**Your task:**
Format the data below as a Markdown table with the columns "Row" and "Text", giving each nonblank line its own numbered row. Leave the pictures out of the answer.

Saved data entries
######

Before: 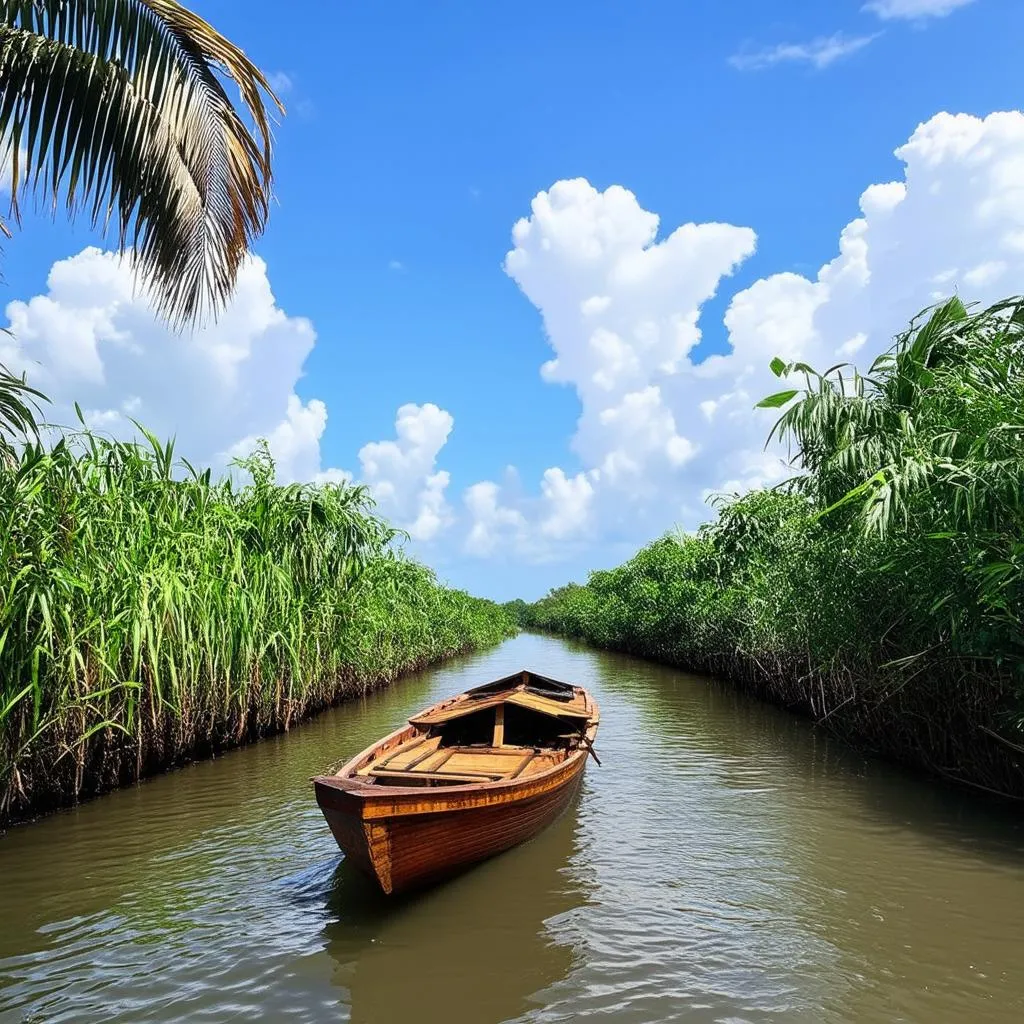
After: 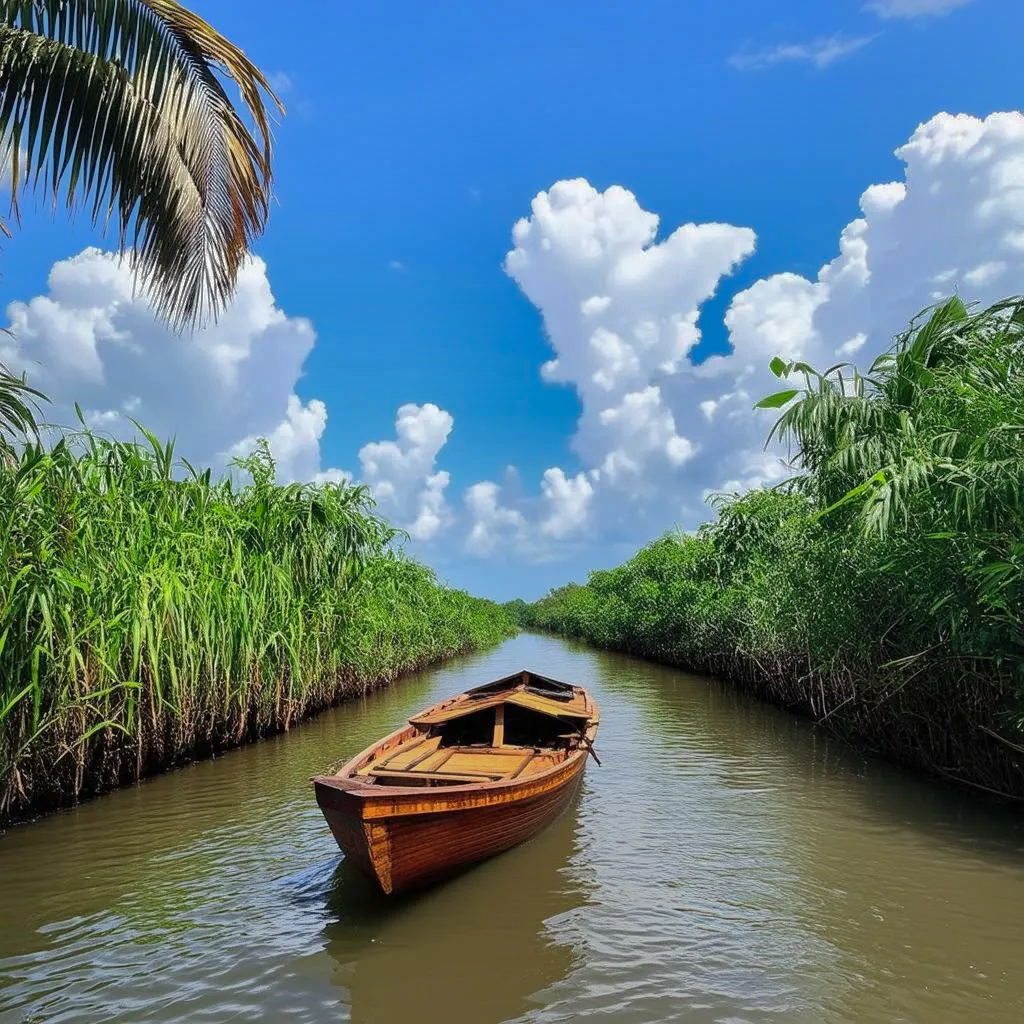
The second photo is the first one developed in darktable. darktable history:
shadows and highlights: shadows 37.91, highlights -74.51
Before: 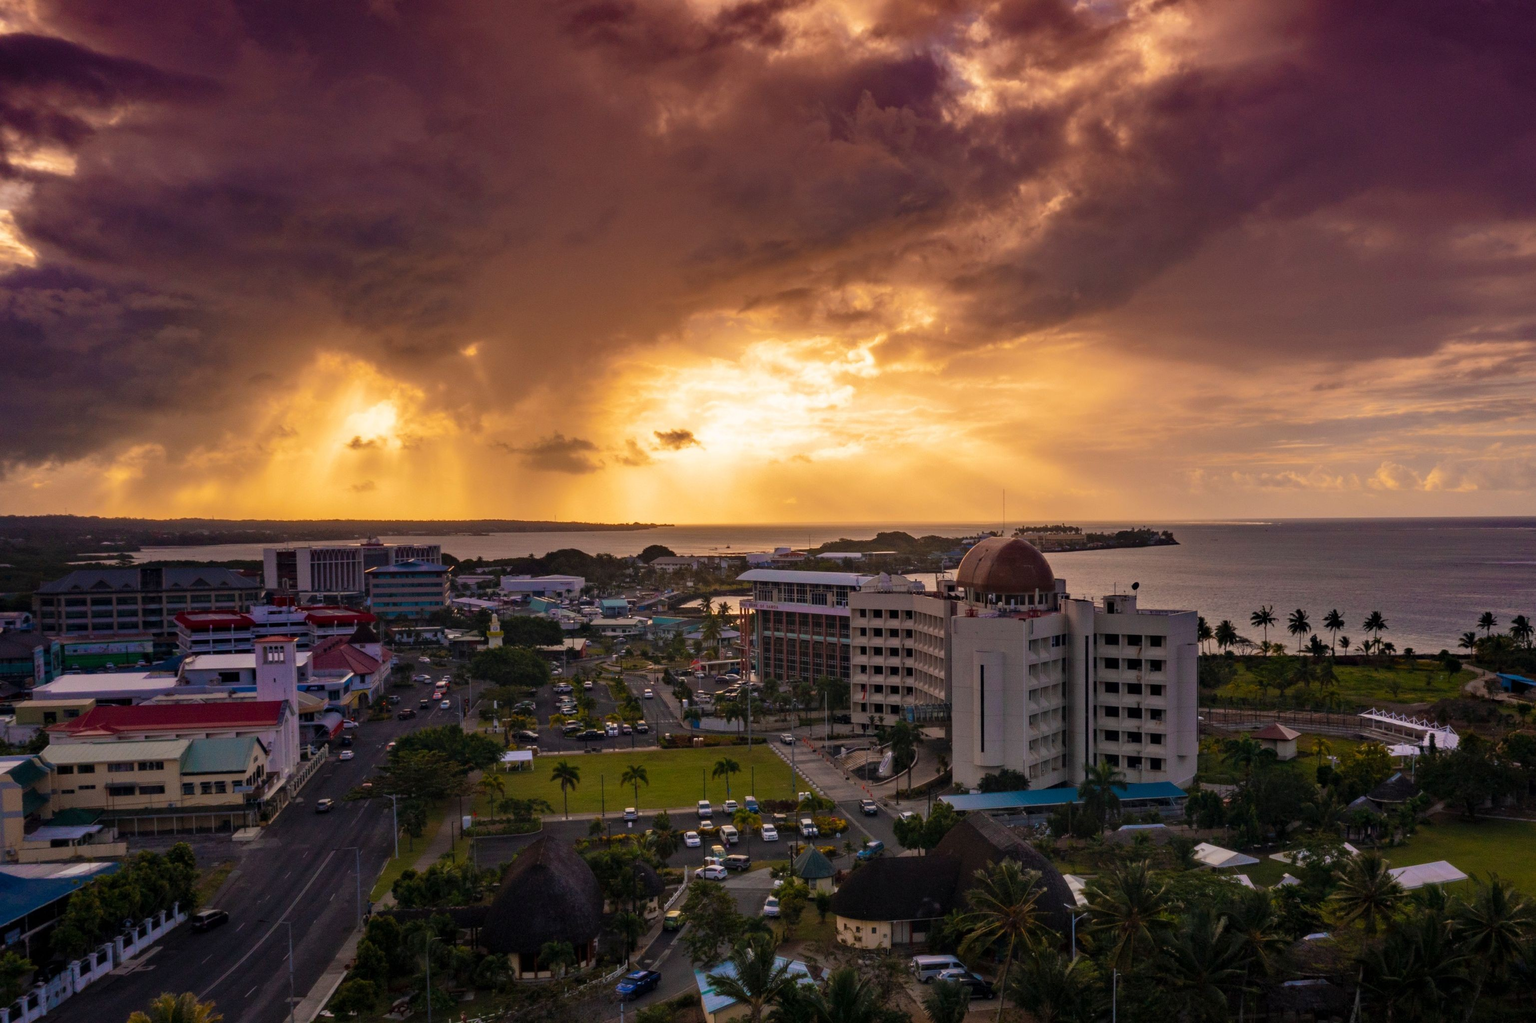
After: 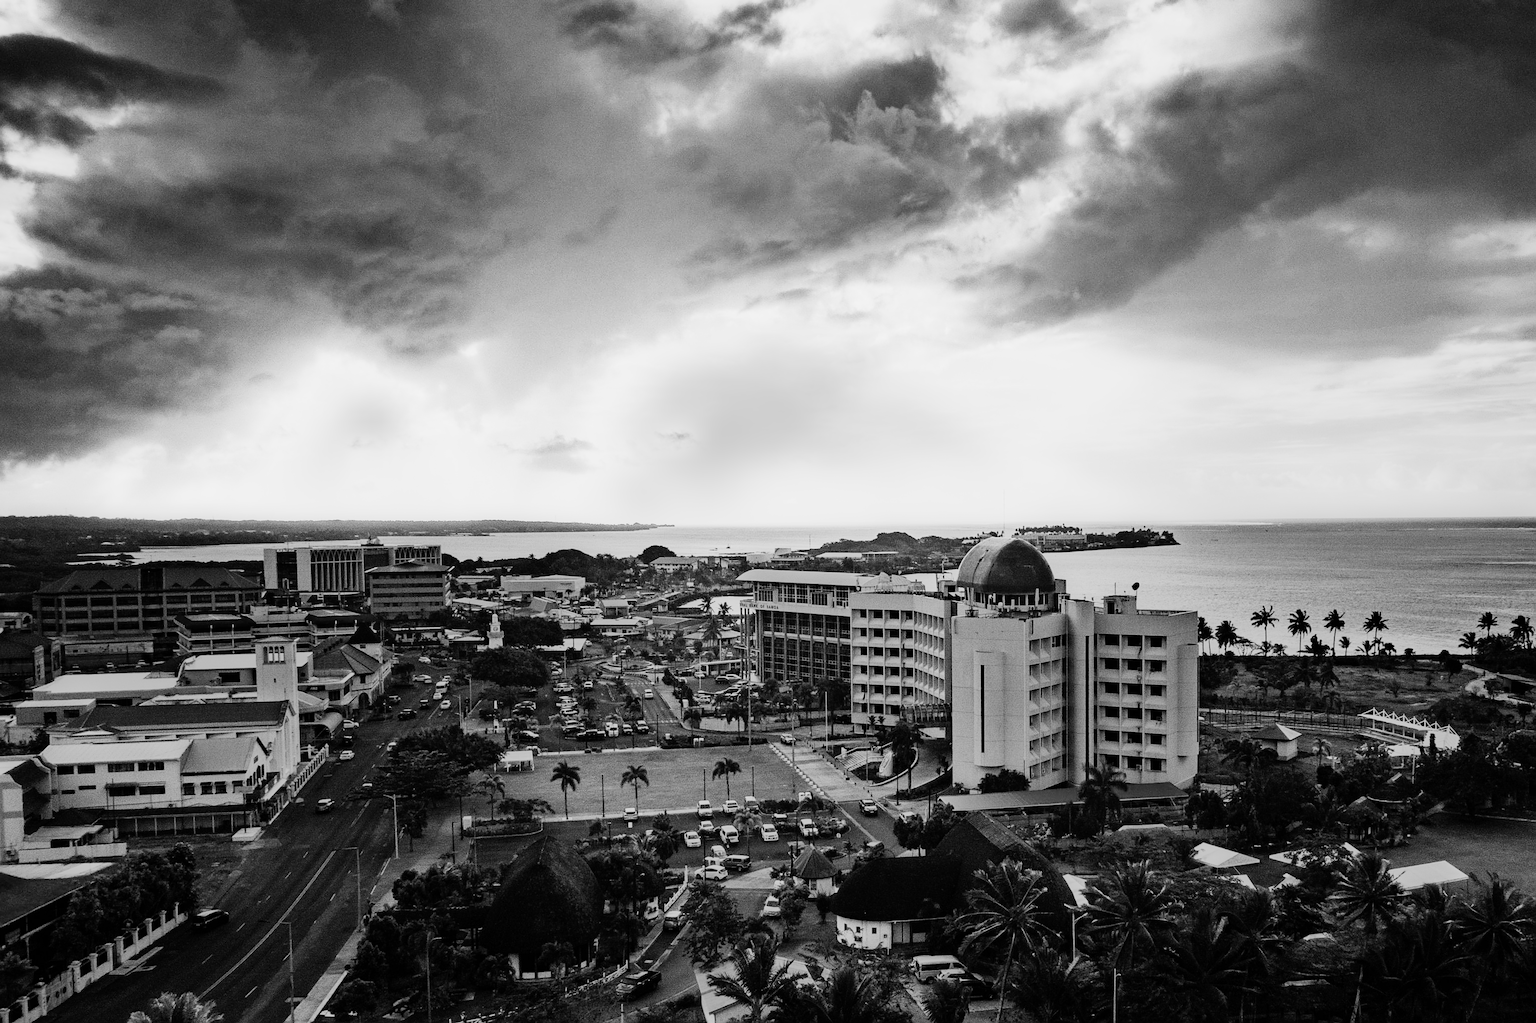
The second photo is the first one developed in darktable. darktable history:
exposure: black level correction 0, exposure 1.1 EV, compensate exposure bias true, compensate highlight preservation false
monochrome: a 79.32, b 81.83, size 1.1
sharpen: on, module defaults
rgb curve: curves: ch0 [(0, 0) (0.21, 0.15) (0.24, 0.21) (0.5, 0.75) (0.75, 0.96) (0.89, 0.99) (1, 1)]; ch1 [(0, 0.02) (0.21, 0.13) (0.25, 0.2) (0.5, 0.67) (0.75, 0.9) (0.89, 0.97) (1, 1)]; ch2 [(0, 0.02) (0.21, 0.13) (0.25, 0.2) (0.5, 0.67) (0.75, 0.9) (0.89, 0.97) (1, 1)], compensate middle gray true
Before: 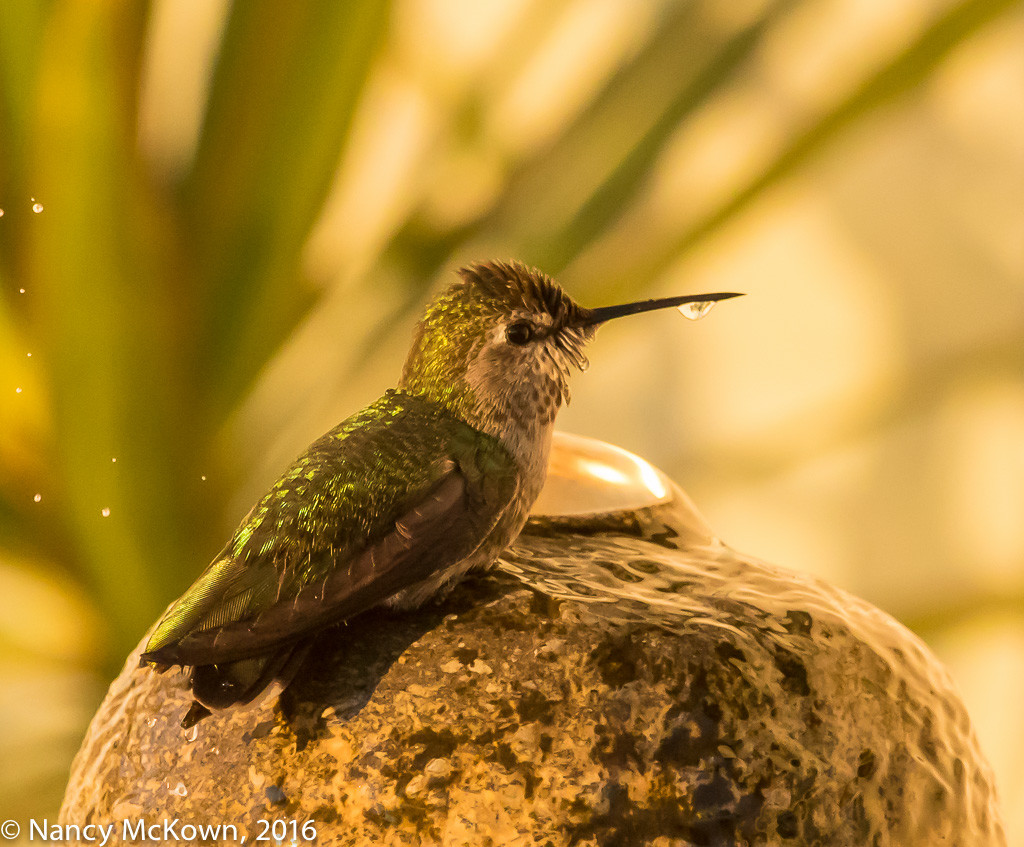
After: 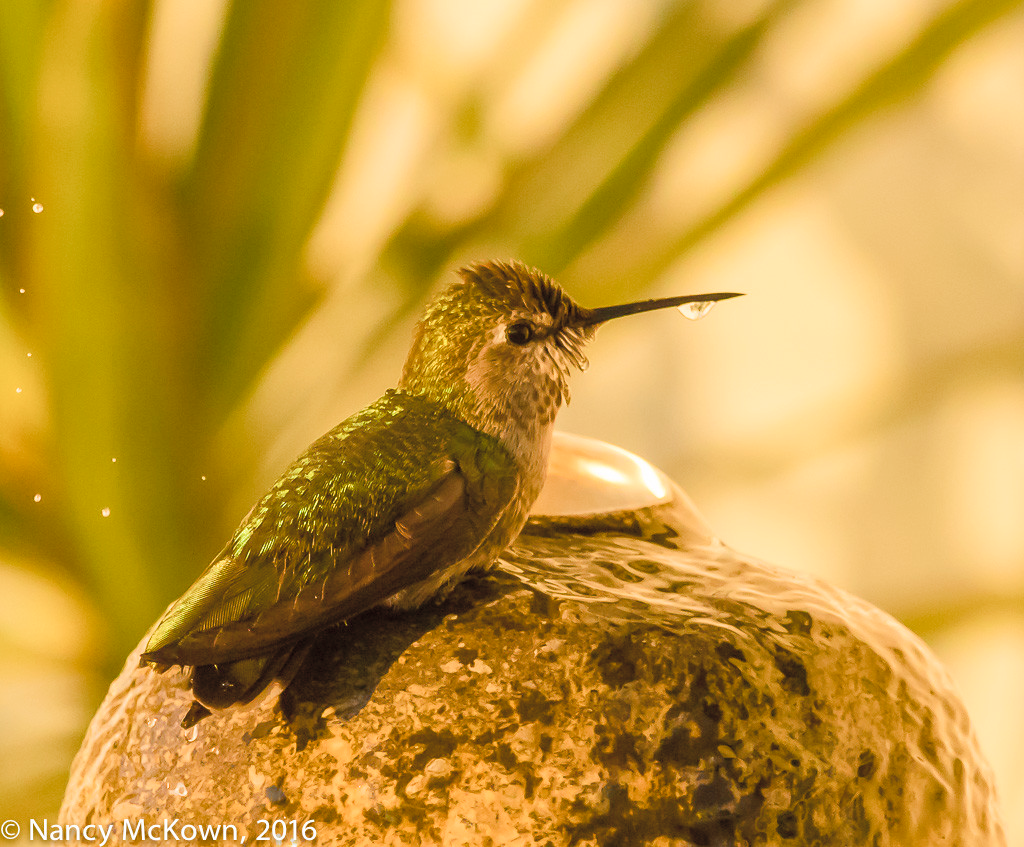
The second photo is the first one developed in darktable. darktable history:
contrast brightness saturation: brightness 0.15
color balance rgb: perceptual saturation grading › global saturation 0.571%, perceptual saturation grading › highlights -17.386%, perceptual saturation grading › mid-tones 32.704%, perceptual saturation grading › shadows 50.385%
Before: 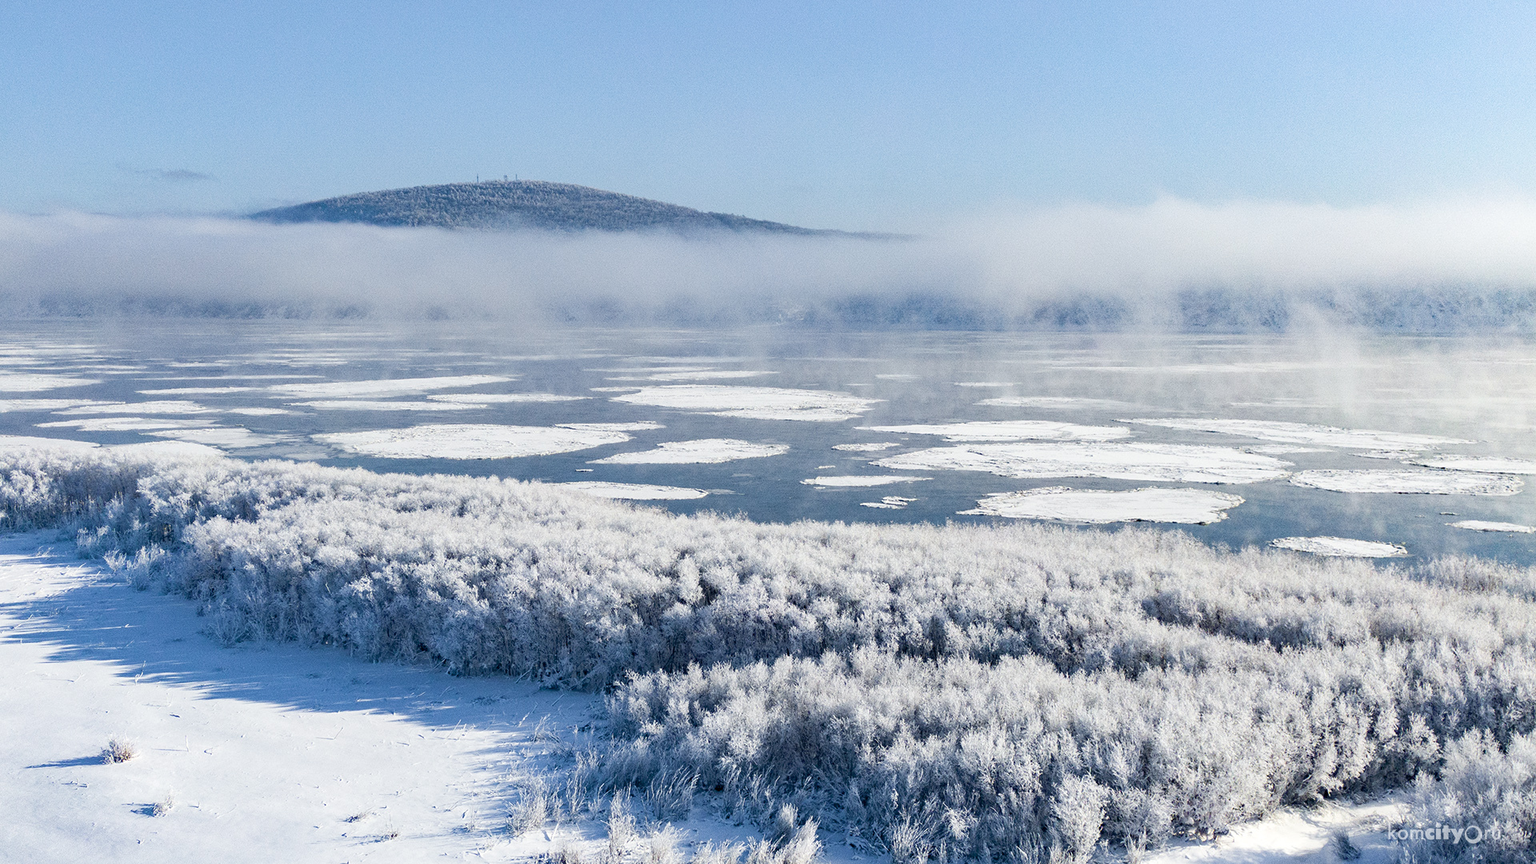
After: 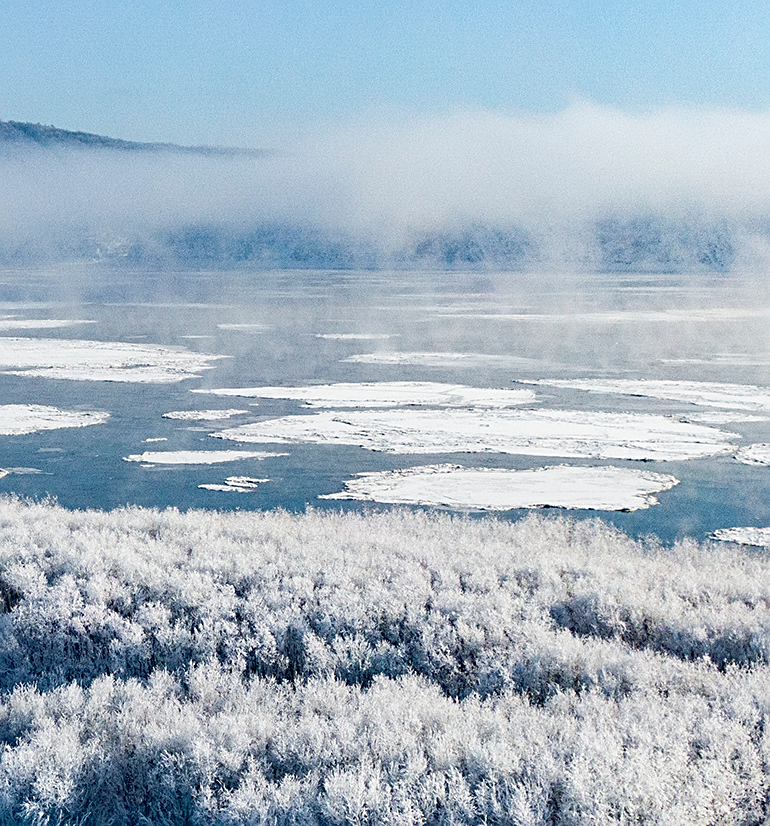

######

**Response for this exercise:**
| Row | Text |
|---|---|
| 1 | Before:  |
| 2 | After:  |
| 3 | The second photo is the first one developed in darktable. darktable history: |
| 4 | shadows and highlights: shadows 37.91, highlights -74.51 |
| 5 | Before:  |
| 6 | After:  |
| 7 | The second photo is the first one developed in darktable. darktable history: |
| 8 | exposure: black level correction 0, exposure 1.1 EV, compensate exposure bias true, compensate highlight preservation false |
| 9 | monochrome: a 79.32, b 81.83, size 1.1 |
| 10 | sharpen: on, module defaults |
| 11 | rgb curve: curves: ch0 [(0, 0) (0.21, 0.15) (0.24, 0.21) (0.5, 0.75) (0.75, 0.96) (0.89, 0.99) (1, 1)]; ch1 [(0, 0.02) (0.21, 0.13) (0.25, 0.2) (0.5, 0.67) (0.75, 0.9) (0.89, 0.97) (1, 1)]; ch2 [(0, 0.02) (0.21, 0.13) (0.25, 0.2) (0.5, 0.67) (0.75, 0.9) (0.89, 0.97) (1, 1)], compensate middle gray true |
| 12 | Before:  |
| 13 | After:  |
| 14 | The second photo is the first one developed in darktable. darktable history: |
| 15 | contrast brightness saturation: brightness 0.15 |
| 16 | color balance rgb: perceptual saturation grading › global saturation 0.571%, perceptual saturation grading › highlights -17.386%, perceptual saturation grading › mid-tones 32.704%, perceptual saturation grading › shadows 50.385% |
| 17 | Before:  |
| 18 | After:  |